Dave (Aaron Johnson) is a normal teenager who likes to read comic books and gets beat up a lot. But then one day he decides that, actually, nothing is keeping him from donning a superhero suit and changing the world for the better. This seems to work fine for about 30 seconds and then Dave is in over his head.

Kick-Ass is a fantastic, amazingly disturbing and definitely defining movie. Though I don’t like the morale of it, I can recognise an instant classic when I see it. And Kick-Ass is it.

Kick-Ass makes me feel old. It seems it’s a movie made for the generation that comes after mine. I’ve been mulling this over and I think that Kick-Ass might be for that generation what Fight Club was for mine… and that’s a scary thought for so many reasons. Not the least of which is that there is a generation after me that is old enough to see this film.

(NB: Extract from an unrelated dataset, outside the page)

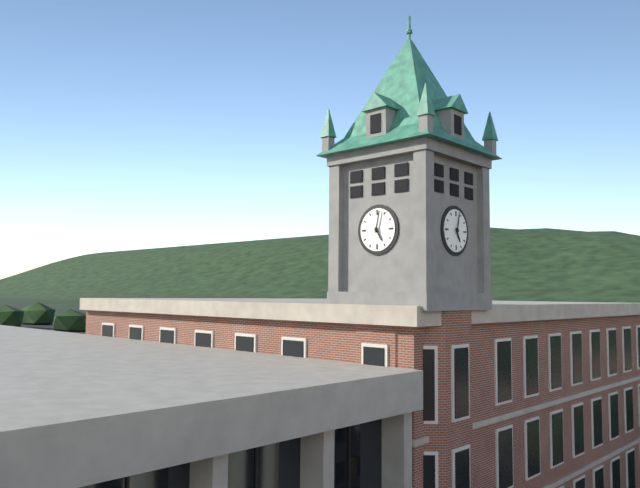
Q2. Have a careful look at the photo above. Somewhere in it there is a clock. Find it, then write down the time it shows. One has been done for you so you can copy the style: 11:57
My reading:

But enough about me. This is supposed to be a review after all.

I’ve had my problems with the resolution of the story (and I haven’t yet read the comic, so I don’t know how much is in the comic and what was changed). I didn’t like the morale – that in the end [SPOILER] Dave starts using the methods of the psychos like Big Daddy and Hit Girl (and boy, are they ever psychos). Up until the very end, his role is one of somebody who shows civil courage, mostly. Who is pretty revolted by BD and HG’s murderous tendencies. And instead of leaving it that way and therefore drawing a clear line between acceptable behaviour from “heros” and inacceptable behaviour, he joins in the whole thing and he can only resolve the situation like that. Did not like that at all. [/SPOILER]

But apart from that, it was a fantastic movie. Matthew Vaughn outdid himself in pretty much all categories, unfortunately also the violence. [People, L4yer Cake made me cringe already. Kick-Ass is worse.] I don’t have a problem with violent movies [though I have to admit that the audience worried me a little bit… they were laughing at stuff that made me completely uncomfortable] but you’ve got to have a good stomach for this film.

The cast is really good. (And I feel a bit like a pedophile saying this, but Aaron Johnson is really cute.) It was nice to see Nicolas Cage in a good movie and Mark Strong actually worked as the villain in this film.

Oh, and the soundtrack was really nice.

Summarising, if you can stand excessive violence, Kick-Ass is not a movie you should miss.

19 thoughts on “Kick-Ass (2010)

  1. the fight club if the next generation… sounds interesting (and I think that we are, in fact, a little too young to be the fight club generation. we were jsut so mature to get most of it already.)

    @ violence in movies: haven’t seen this one so I can’t say anything about it. But I like a lot of violence in movies if I don’t get to see the results. Shoot 100 men and let them fall in a wonderful choreography – nice. Heroic wounds on Ryan Reynolds body – wonderful. Someone dieing with grace and a cool oneliner – perfect. Beat up the badies (10 against one of course, and the one emerging victorious) to the rythm of the soundtrack. Let everyone take pain with grace. Let everyone not flinch.

    But don’t make me see people’s faces when they are in pain. Don’t ever show the results of anything. No tears, no screams, no panick. I don’t want to see it.
    And, most of all: Never let the music stop.

    • Well, if we’re too young for Fight Club and I feel too old for Kick-Ass, what the hell is the movie of our generation?

      @violence: That’s one of the reasons Funny Games is that horrifying. You don’t get to see the acts of violence, only the consequences.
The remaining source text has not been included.